Tidak kalah penting, literasi masyarakat juga perlu diperkuat. Orang tua perlu memiliki pemahaman yang cukup dalam memilih layanan daycare yang aman dan sesuai dengan kebutuhan anak. Kesadaran ini akan membantu mendorong peningkatan kualitas layanan secara keseluruhan.

Hari Pendidikan Nasional seharusnya menjadi momentum untuk memperluas cara pandang kita. Bahwa pendidikan tidak hanya berlangsung di sekolah formal, tetapi juga dalam setiap interaksi dan pengalaman yang diterima anak sejak usia dini.

Dari pengalaman saya sebagai pendidik, saya meyakini bahwa apa yang ditanamkan pada masa awal kehidupan akan membentuk dasar karakter anak di masa depan. Karena itu, kualitas pengasuhan tidak boleh dianggap sebagai hal yang sekunder.
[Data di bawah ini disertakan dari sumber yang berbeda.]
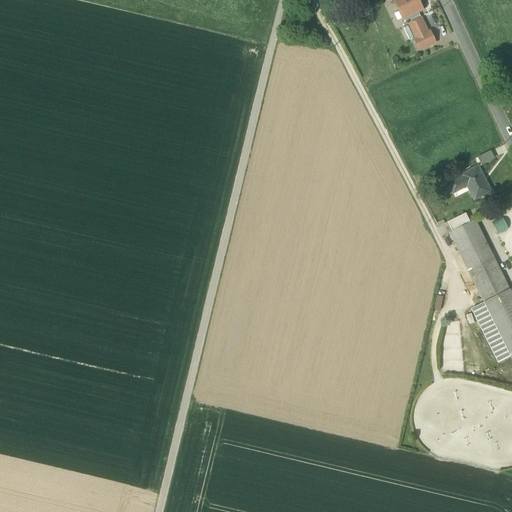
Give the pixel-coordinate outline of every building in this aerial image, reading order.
[(392,0),(402,20),(403,20),(418,12),(423,10),(418,0),(392,0)] [(418,12),(403,20),(404,24),(406,23),(407,24),(408,24),(420,18),(418,12)] [(415,39),(428,33),(421,18),(420,18),(408,24),(415,39)] [(407,24),(406,23),(404,24),(403,24),(404,26),(403,27),(403,29),(408,41),(410,41),(413,40),(415,39),(408,24),(407,24)] [(413,40),(419,51),(436,43),(430,32),(428,33),(415,39),(413,40)] [(478,158),(481,165),(493,159),(490,152),(478,158)] [(466,184),(474,200),(490,192),(477,167),(461,175),(462,176),(447,183),(452,192),(466,184)] [(447,223),(452,232),(470,223),(465,214),(447,223)] [(504,292),(509,290),(474,221),(470,223),(504,292)] [(449,233),(483,303),(504,292),(470,223),(452,232),(449,233)] [(511,355),(511,295),(509,290),(504,292),(483,303),(510,357),(511,355)] [(497,363),(510,357),(483,303),(471,309),(497,363)]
Daycare harus hadir sebagai bagian dari solusi, bukan sumber kekhawatiran. Ia harus menjadi ruang yang aman, nyaman, dan mendukung tumbuh kembang anak secara optimal.
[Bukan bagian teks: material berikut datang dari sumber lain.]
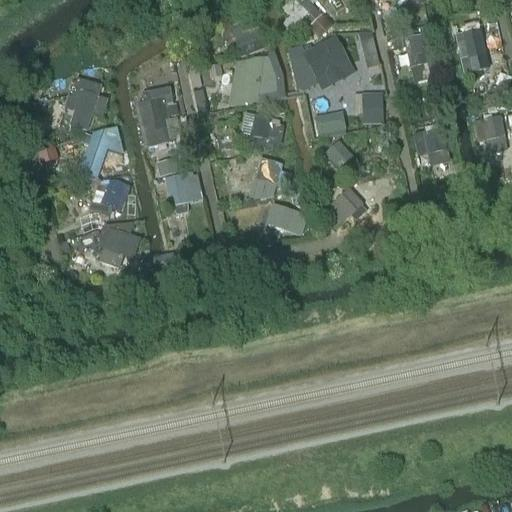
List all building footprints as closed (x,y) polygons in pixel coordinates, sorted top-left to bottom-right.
[(294,16),(308,31),(320,19),(306,5),(294,16)] [(254,36),(248,20),(229,27),(234,43),(254,36)] [(486,58),(479,25),(462,28),(470,62),(486,58)] [(428,68),(422,39),(404,43),(411,72),(428,68)] [(304,63),(318,78),(330,67),(316,52),(304,63)] [(245,74),(240,94),(255,99),(261,79),(245,74)] [(87,134),(97,99),(80,94),(78,101),(71,98),(66,112),(75,114),(70,129),(87,134)] [(315,110),(329,124),(341,113),(327,98),(315,110)] [(168,120),(177,119),(175,108),(166,110),(164,102),(143,107),(147,126),(143,127),(145,138),(171,132),(168,120)] [(280,150),(284,131),(271,128),(272,123),(256,119),(248,149),(263,153),(265,148),(280,150)] [(483,124),(488,144),(503,141),(499,121),(483,124)] [(96,185),(107,152),(122,157),(116,131),(92,137),(79,178),(96,185)] [(447,163),(441,134),(417,139),(421,159),(430,157),(432,166),(447,163)] [(325,157),(339,172),(351,161),(337,146),(325,157)] [(292,179),(281,176),(283,170),(261,163),(255,183),(277,189),(277,188),(288,191),(292,179)] [(121,215),(128,196),(98,185),(88,214),(109,222),(113,212),(121,215)] [(166,191),(171,211),(186,207),(182,188),(166,191)] [(335,205),(349,220),(361,208),(347,193),(335,205)] [(301,239),(307,220),(272,209),(266,228),(301,239)] [(134,263),(140,244),(129,240),(133,227),(103,230),(100,238),(103,239),(99,252),(103,253),(99,266),(119,272),(123,260),(134,263)]
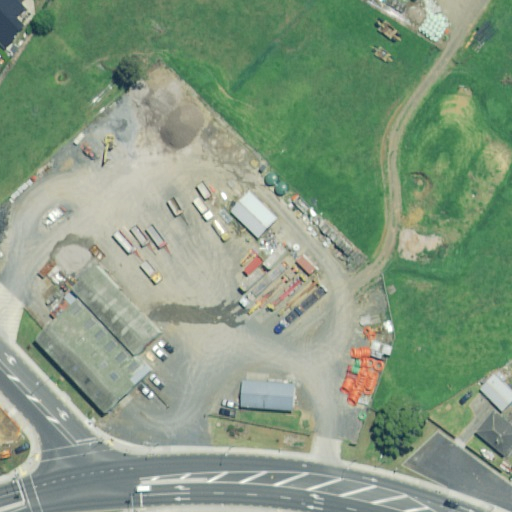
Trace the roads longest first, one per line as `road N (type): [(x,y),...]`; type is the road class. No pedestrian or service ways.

Pada akhirnya, tanggung jawab terhadap anak adalah tanggung jawab bersama. Negara, masyarakat, pengelola layanan, dan keluarga memiliki peran masing-masing dalam memastikan anak-anak kita tumbuh dalam lingkungan yang sehat dan aman.

Sebab dari cara kita merawat mereka hari ini, kita sedang menentukan arah masa depan bangsa.

*) Ansari sempat mengabdi sebagai guru PAUD selama 14 tahun sebelum mendapatkan amanah sebagai legislator di Senayan.